UPDATE: 7:16 a.m. EDT — European Council Chief Donald Tusk said Wednesday that the controversial EU-Turkey deal, which was reached to ease the influx of refugees in Europe, still poses legal and ethical concerns, the Wall Street Journal reported.

Tusk made the comments while addressing the European Parliament in Strasbourg.

“The deal with Turkey isn't perfect and we’re fully aware of its risks and weaknesses,” Tusk reportedly said. “We did everything we could to ensure the agreement respects human dignity, but I’m conscious everything depends on how it will be implemented.”

Original story:

European Council President Donald Tusk and Commission President Jean-Claude Juncker on Wednesday will debate the controversial EU-Turkey deal, which was reached in March to stem the flow of migration to Europe. The deal, which has been strongly criticized by human rights groups, began last week with 200 refugees returned to Turkey, but stalled after a surge in last-minute asylum applications.

Under the EU-Turkey deal, one person from Turkey will be resettled in Europe for every refugee sent back from Greece. This resettlement and return is feasible up to a limit of 72,000, according to the EU's existing resettlement and relocation commitments. Turkey will also receive more money, early visa-free travel for citizens and progress in its EU membership negotiations, provided Ankara complies with the requirements.

Human rights groups have argued that the deal is flawed, and have raised concerns that the refugees may not have the chance to apply for asylum before being deported. A total of 50,000 migrants and refugees are stranded in Greece following EU and Balkan border closures. Authorities have reportedly detained thousands of migrants and refugees on Greek islands since the “one in, one out” deal with Turkey was reached on March 18 during a meeting in Brussels.

During Wednesday's meeting, the parliament is also expected to discuss the 2015 reform efforts of Turkey toward EU membership. A voting will be held on a resolution Thursday, according to a statement by EU parliament.

"The draft resolution says that EU-Turkey cooperation on migration should be uncoupled from the EU accession negotiating process and flags areas that are lagging behind in the reform process, such as the rule of law, freedom of expression and fundamental values," the statement read.

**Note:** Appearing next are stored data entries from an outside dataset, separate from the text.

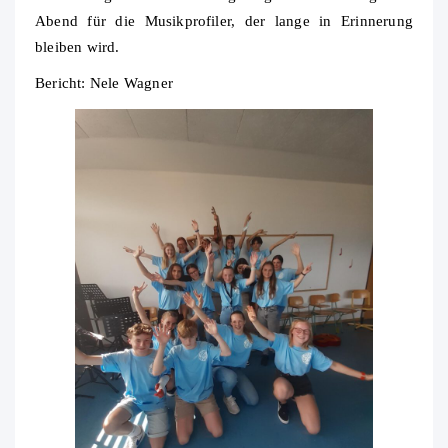
Abend für die Musikprofiler, der lange in Erinnerung
bleiben wird.
Bericht: Nele Wagner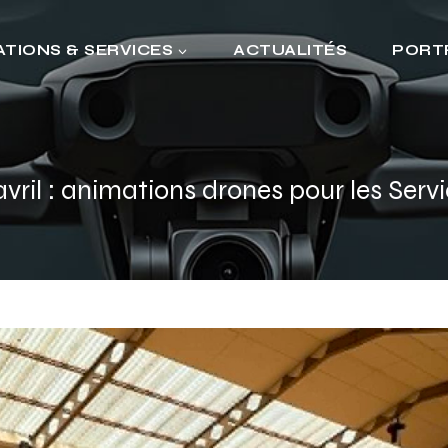
TIONS & SERVICES
ACTUALITÉS
PORT
vril : animations drones pour les Serv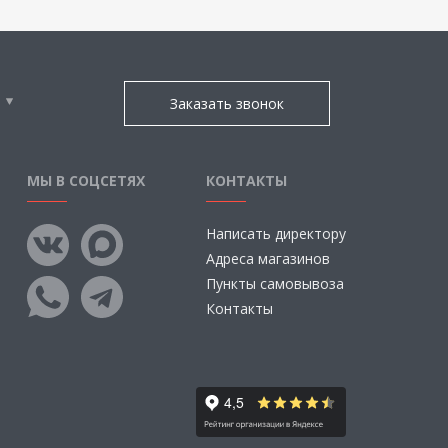
Заказать звонок
МЫ В СОЦСЕТЯХ
КОНТАКТЫ
Написать директору
Адреса магазинов
Пункты самовывоза
Контакты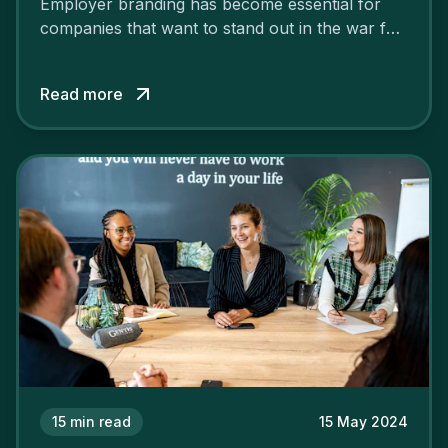
Employer branding has become essential for
companies that want to stand out in the war for
talent. In 2024, your employer brand should be
authentic, embrace diversity and be flexible to
Read more
attract the best profiles.
15
min read
15 May 2024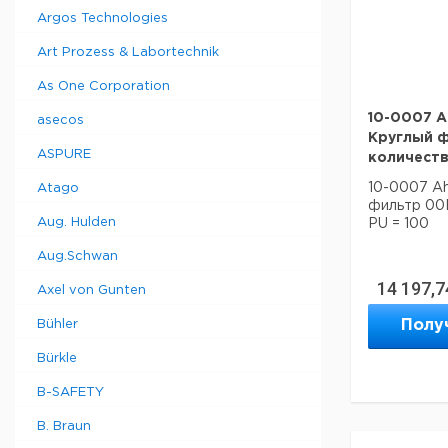
Argos Technologies
Art Prozess & Labortechnik
As One Corporation
10-0007 Ah
asecos
Круглый 
ASPURE
количеств
10-0007 Ah
Atago
фильтр 00H
Aug. Hulden
PU = 100
Aug.Schwan
14 197,7
Axel von Gunten
Полу
Bühler
Bürkle
B-SAFETY
B. Braun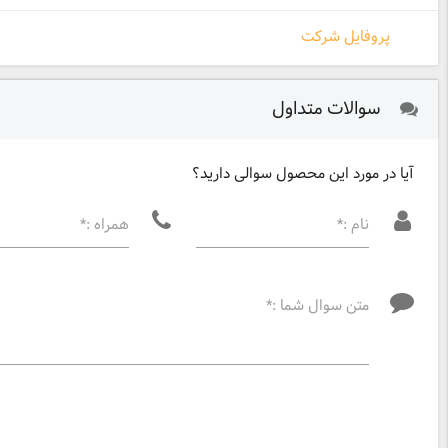
پروفایل شرکت
سوالات متداول
آیا در مورد این محصول سوالی دارید؟
نام :*
همراه :*
متن سوال شما :*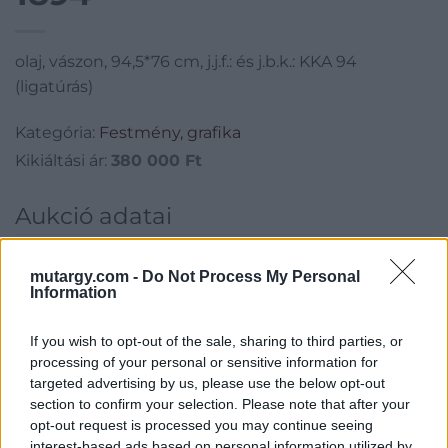
olaj, vászon, 94,5*76 cm, j.j.f.: és j.b.k.: KKA 94
(ligatúrás)
Kategória:
Festmény, grafika
Kikiáltási ár:
380 000
Ft
Aukció adatai
Aukció neve:
243. Régi mesterek, 19. századi művészek
mutargy.com -
Do Not Process My Personal
Aukció dátuma: 2019.05.28
Information
Aukció ideje: 17:00
If you wish to opt-out of the sale, sharing to third parties, or
Aukció helye: Budapest, Balaton utca 8.
processing of your personal or sensitive information for
Tételszám: 233
targeted advertising by us, please use the below opt-out
section to confirm your selection. Please note that after your
opt-out request is processed you may continue seeing
Eladó adatai
interest-based ads based on personal information utilized by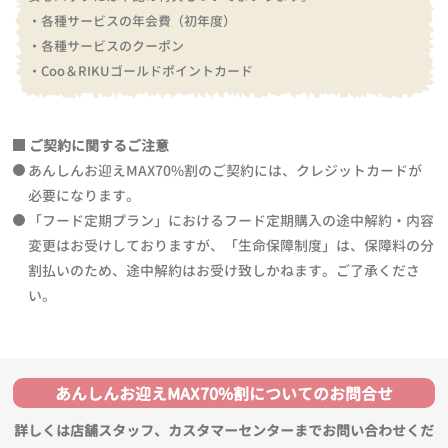
・各種サービスの年会費（初年度）
・各種サービスのクーポン
・Coo＆RIKUゴールドポイントカード
ご契約に関するご注意
あんしんお迎えMAX70%割のご契約には、クレジットカードが
必要になります。
「フード定期プラン」におけるフード定期購入の途中解約・内容
変更はお受けしておりますが、「生命保障制度」は、保障料の分
割払いのため、途中解約はお受け致しかねます。ご了承くださ
い。
あんしんお迎えMAX70%割についてのお問合せ
詳しくは店舗スタッフ、カスタマーセンターまでお問い合わせくだ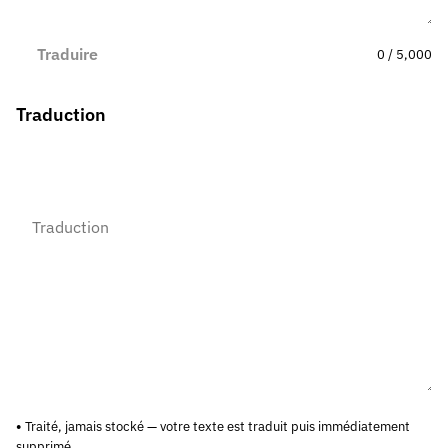
Traduire
0 / 5,000
Traduction
Traité, jamais stocké — votre texte est traduit puis immédiatement
supprimé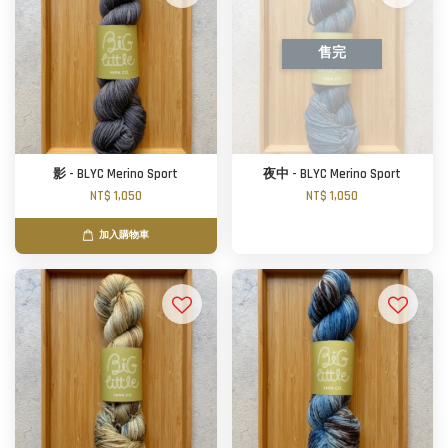
售完
影 - BLYC Merino Sport
夜中 - BLYC Merino Sport
NT$ 1,050
NT$ 1,050
加入購物車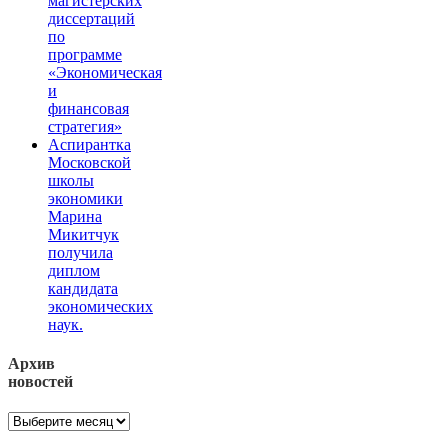
магистерских
диссертаций
по
программе
«Экономическая
и
финансовая
стратегия»
Аспирантка
Московской
школы
экономики
Марина
Микитчук
получила
диплом
кандидата
экономических
наук.
Архив
новостей
Архив
новостей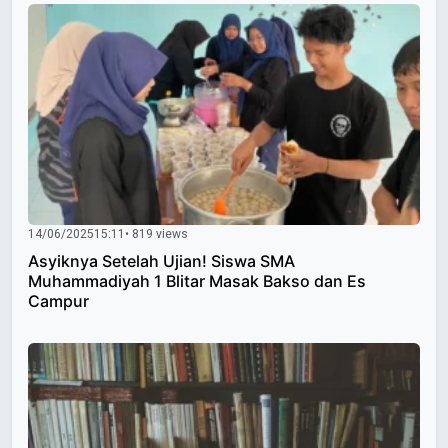
14/06/2025
15:11
• 819 views
Asyiknya Setelah Ujian! Siswa SMA
Muhammadiyah 1 Blitar Masak Bakso dan Es
Campur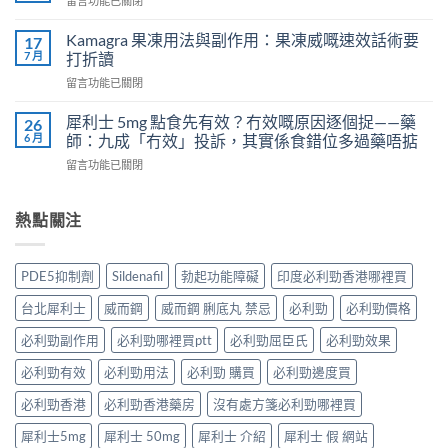
留言功能已關閉
吃
導
〈樂
犀
致
威
Kamagra 果凍用法與副作用：果凍威嘅速效話術要
利
17
不
壯
7 月
士
打折讀
孕
（伐
會
嗎？
在
留言功能已關閉
地
怎
科
〈Kamagra
那
樣？
學
果
非）
犀利士 5mg 點食先有效？冇效嘅原因逐個捉——藥
26
3
實
凍
效
6 月
師：九成「冇效」投訴，其實係食錯位多過藥唔掂
位
證
用
果、
網
告
在
留言功能已關閉
法
服
友
訴
〈犀
與
法
真
你
利
副
與
實
真
士
熱點關注
作
印
體
相，
5mg
用：
度
驗
備
點
果
Levifil-
＋
孕
食
凍
20〉
PDE5抑制劑
Sildenafil
勃起功能障礙
印度必利勁香港哪裡買
醫
男
先
威
中
學
性
有
嘅
台北犀利士
威而鋼
威而鋼 脷底丸 禁忌
必利勁
必利勁價格
真
必
效？
速
相
讀〉
冇
效
必利勁副作用
必利勁哪裡買ptt
必利勁屈臣氏
必利勁效果
大
中
效
話
公
嘅
必利勁有效
必利勁用法
必利勁 購買
必利勁邊度買
術
開〉
原
要
中
因
必利勁香港
必利勁香港藥房
沒有處方箋必利勁哪裡買
打
逐
折
犀利士5mg
犀利士 50mg
犀利士 介紹
犀利士 假 網站
個
讀〉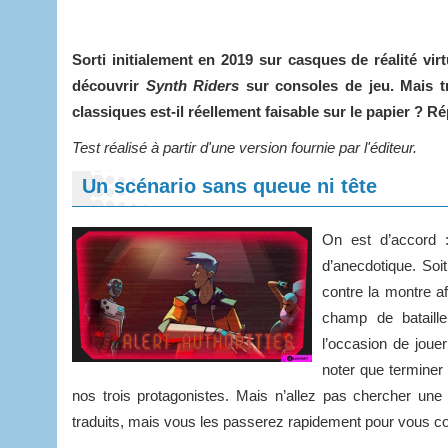
Sorti initialement en 2019 sur casques de réalité vi
découvrir
Synth Riders
sur consoles de jeu. Mais t
classiques est-il réellement faisable sur le papier ? 
Test réalisé à partir d'une version fournie par l'éditeur.
Un scénario sans queue ni tête
On est d’accord 
d’anecdotique. So
contre la montre a
champ de bataill
l’occasion de jou
noter que terminer
nos trois protagonistes. Mais n’allez pas chercher une
traduits, mais vous les passerez rapidement pour vous con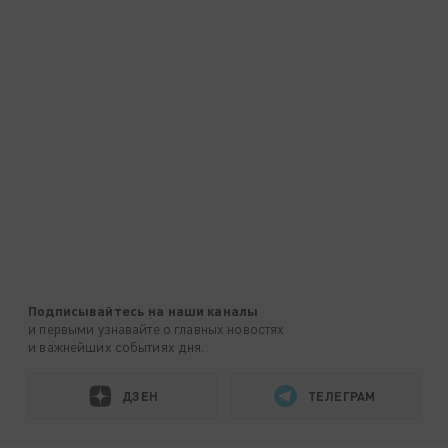
Подписывайтесь на наши каналы
и первыми узнавайте о главных новостях
и важнейших событиях дня.
ДЗЕН
ТЕЛЕГРАМ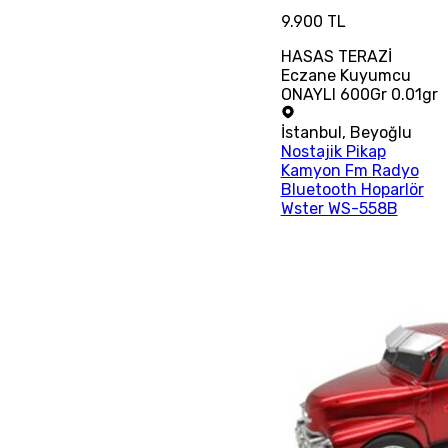
9.900 TL
HASAS TERAZİ
Eczane Kuyumcu
ONAYLI 600Gr 0.01gr
İstanbul
,
Beyoğlu
Nostajik Pikap
Kamyon Fm Radyo
Bluetooth Hoparlör
Wster WS-558B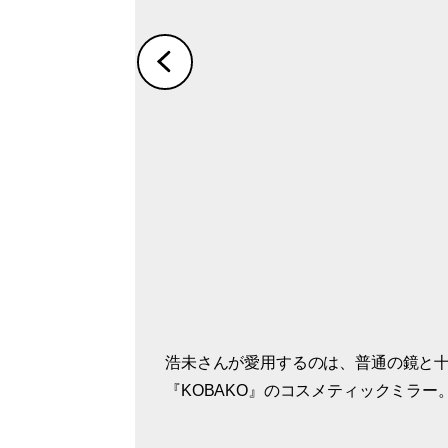
浩未さんが愛用するのは、普通の鏡と
「10倍鏡でなんか『見たくない！こわ
「大切なのは木を見て森を見る。ディ
『KOBAKO』のコスメティックミラー
しゃいますが、いまの自分を頭に入れ
よく見てください」
ます」。メイクを直したりなじませた
棒の使い方も伝授。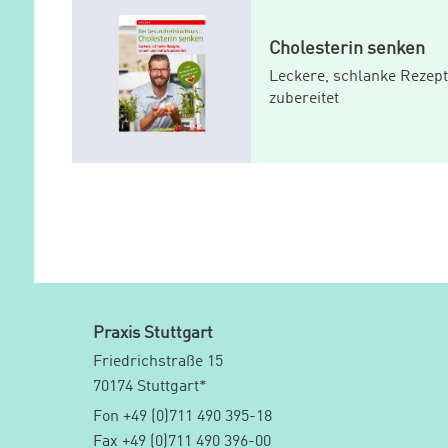
Cholesterin senken
Leckere, schlanke Rezept
zubereitet
Praxis Stuttgart
Friedrichstraße 15
70174 Stuttgart*
Fon +49 (0)711 490 395-18
Fax +49 (0)711 490 396-00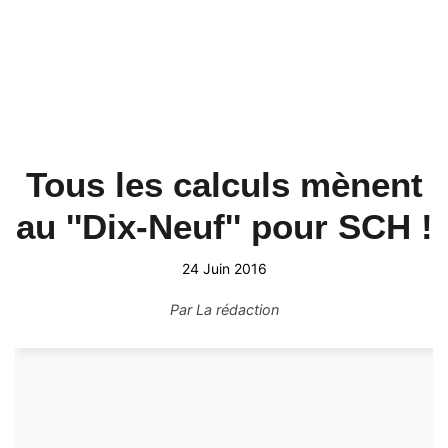
Tous les calculs mènent
au ''Dix-Neuf'' pour SCH !
24 Juin 2016
Par
La rédaction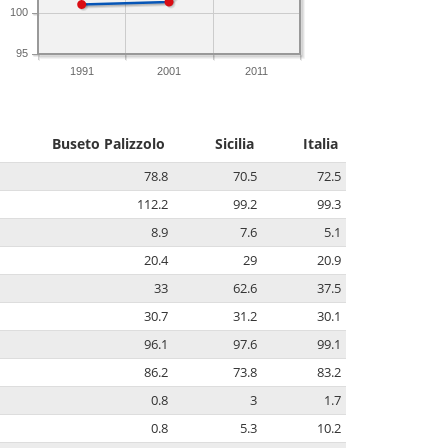
100
95
1991
2001
2011
Buseto Palizzolo
Sicilia
Italia
78.8
70.5
72.5
112.2
99.2
99.3
8.9
7.6
5.1
20.4
29
20.9
33
62.6
37.5
30.7
31.2
30.1
96.1
97.6
99.1
86.2
73.8
83.2
0.8
3
1.7
0.8
5.3
10.2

The meeting comes just days before Pope Francis is set for a trip to Lesbos, Greece, on April 16 to “draw the attention of the international community to the need for an immediate ceasefire in the conflicts” in the Middle East and to bring focus "on the major humanitarian problem" of the influx of refugees to Lesbos and other Greek islands.

"During a time when push backs are seemingly the solution being put forward by the EU, we hope the Pope's visit is not just a symbol of hope for refugees, but a concrete push for the Greek government and other European states to actualize those hopes," Thomas H. Smolich SJ, the international director for the Jesuit Refugee Service, reportedly said.

The pope has expressed concern over the refugee crisis on several occasions. In March, he criticized the “rejection” of refugees as Europe struggled to cope with the influx.

More than 1 million people sought refuge in Europe in 2015, with around half of them coming from Syria, where a five-year civil war has devastated the country, killing hundreds of thousands and creating millions of refugees.